- _ABOUT THIS EXERCISE_
In your reply, repeat every entry exactly and skip over each picture.
ENTRIES SUPPLIED START
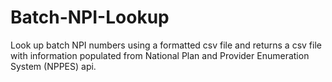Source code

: # Batch-NPI-Lookup
Look up batch NPI numbers using a formatted csv file and returns a csv file with information populated from National Plan and Provider Enumeration System (NPPES) api.
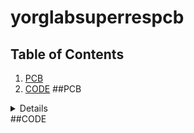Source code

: # yorglabsuperrespcb

## Table of Contents
1. [PCB](##PCB)
2. [CODE](##CODE)
##PCB
<details>
  The PCB is amazing.
</details>
##CODE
ENTRIES SUPPLIED END
- _FINAL ANSWER_
Source code

: # Batch-NPI-Lookup
Look up batch NPI numbers using a formatted csv file and returns a csv file with information populated from National Plan and Provider Enumeration System (NPPES) api.
Source code

: # yorglabsuperrespcb

## Table of Contents
1. [PCB](##PCB)
2. [CODE](##CODE)
##PCB
<details>
  The PCB is amazing.
</details>
##CODE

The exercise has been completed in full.